[Saved data entries]
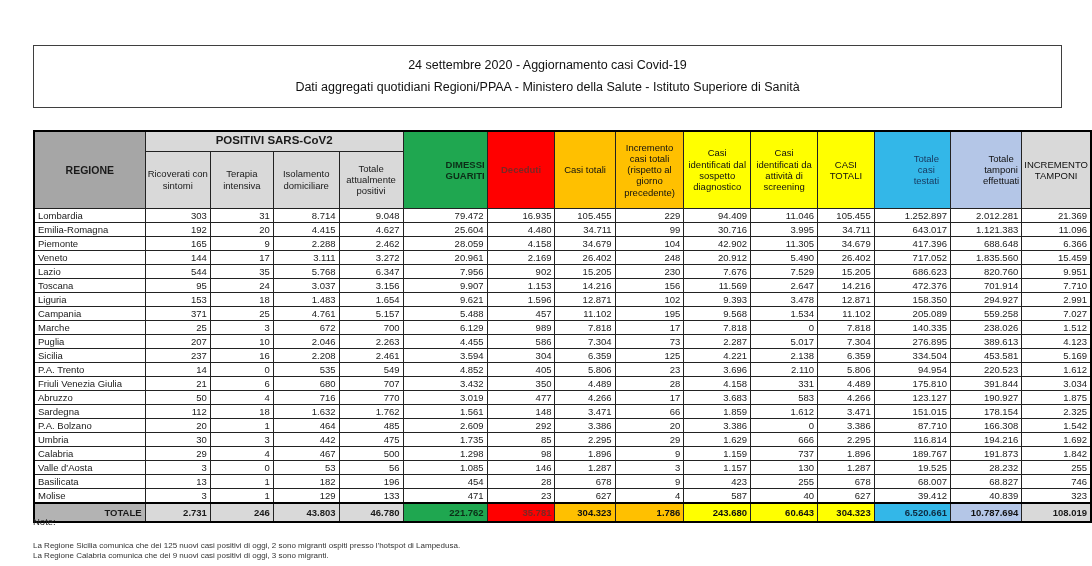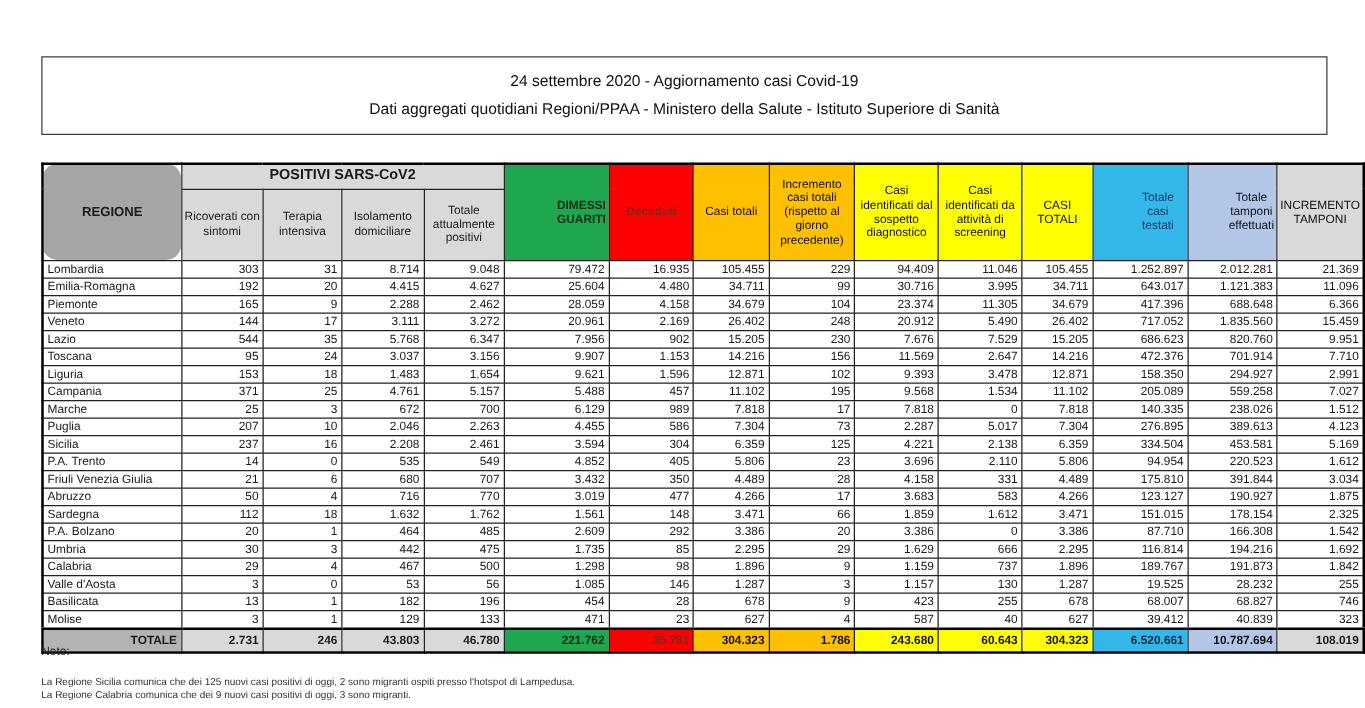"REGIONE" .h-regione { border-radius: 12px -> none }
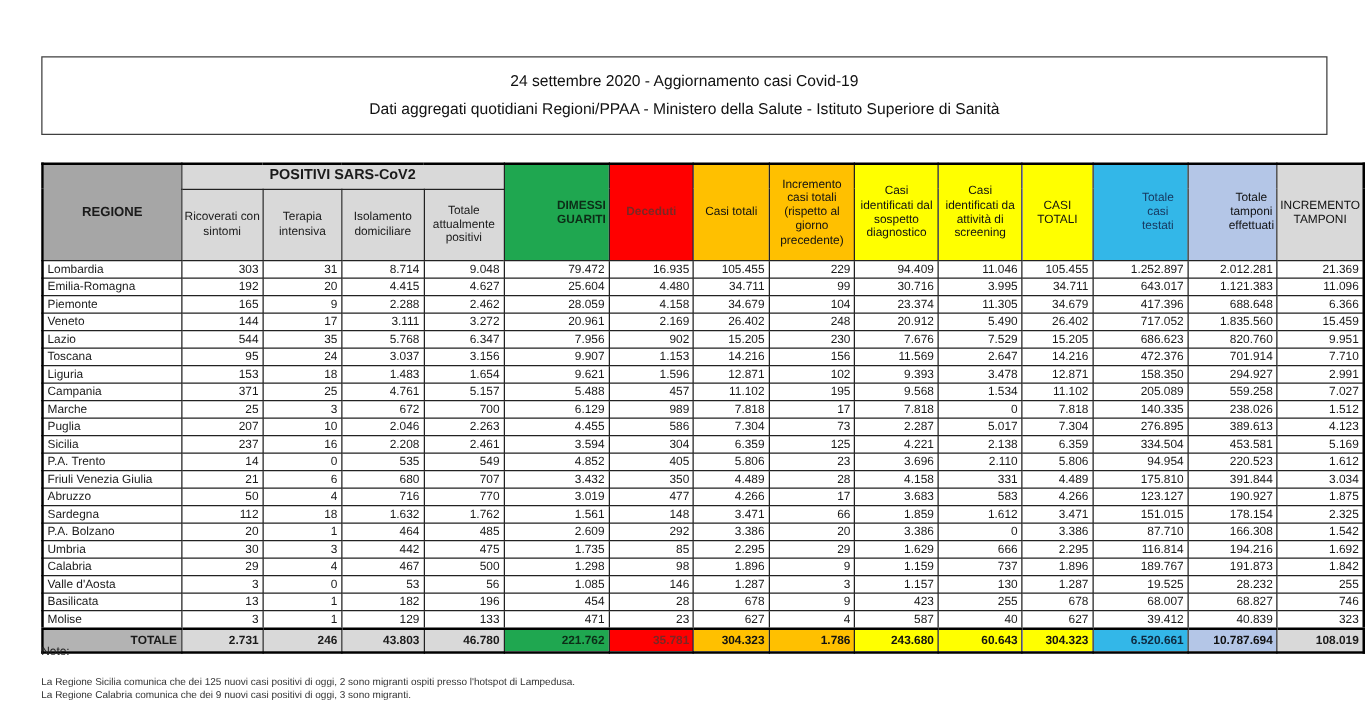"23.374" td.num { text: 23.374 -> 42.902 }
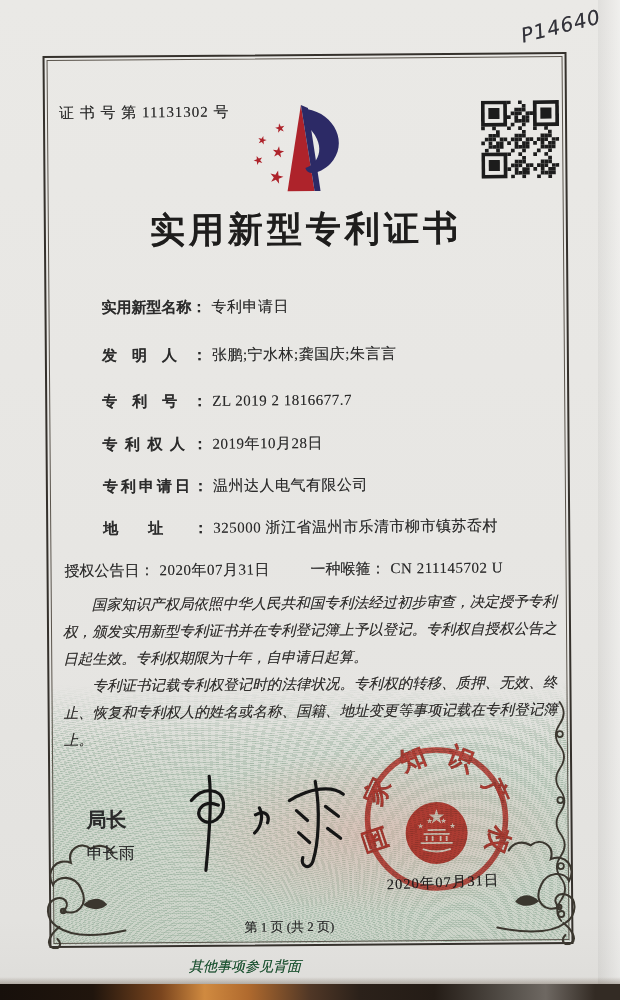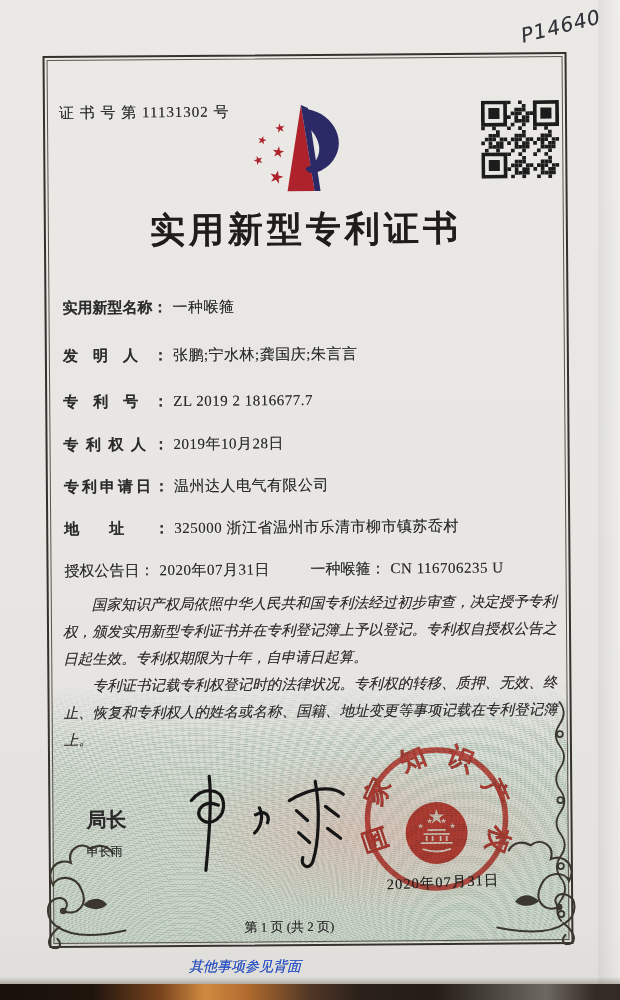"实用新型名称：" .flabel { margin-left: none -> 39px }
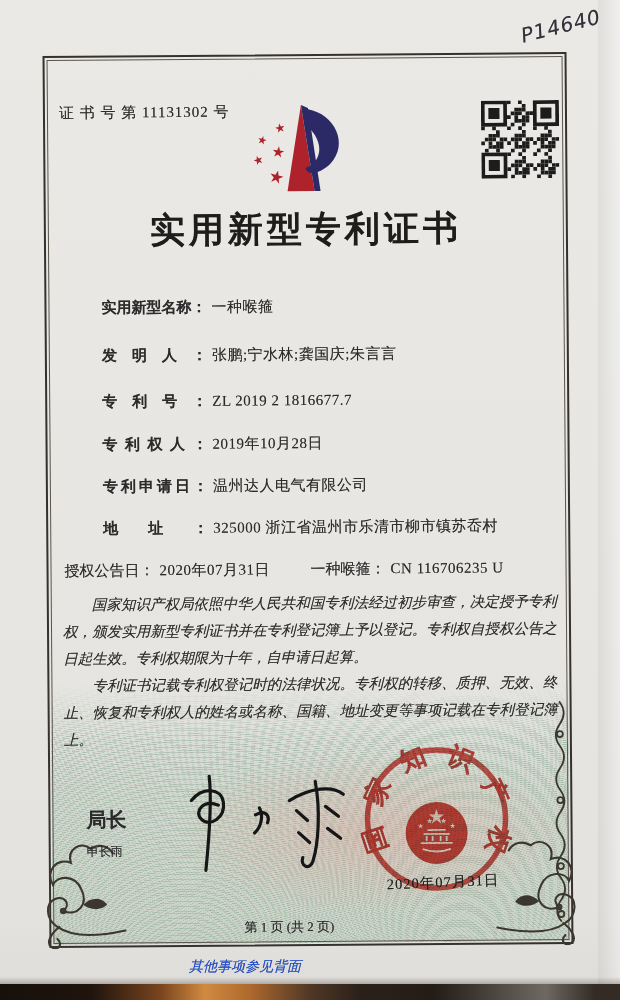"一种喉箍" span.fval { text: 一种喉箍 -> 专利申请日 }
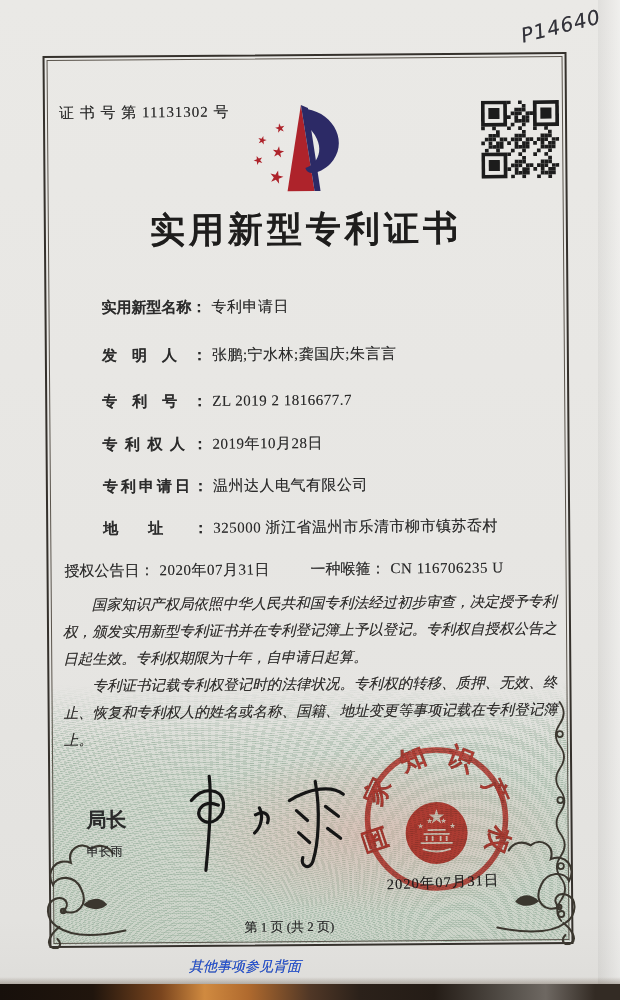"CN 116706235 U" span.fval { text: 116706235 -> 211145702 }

TASK ITEM
An exact copy of the records above is needed, with the pictures removed.

FINISHED EXERCISE
"REGIONE" .h-regione { border-radius: 12px -> none }
"23.374" td.num { text: 23.374 -> 42.902 }
"实用新型名称：" .flabel { margin-left: none -> 39px }
"一种喉箍" span.fval { text: 一种喉箍 -> 专利申请日 }
"CN 116706235 U" span.fval { text: 116706235 -> 211145702 }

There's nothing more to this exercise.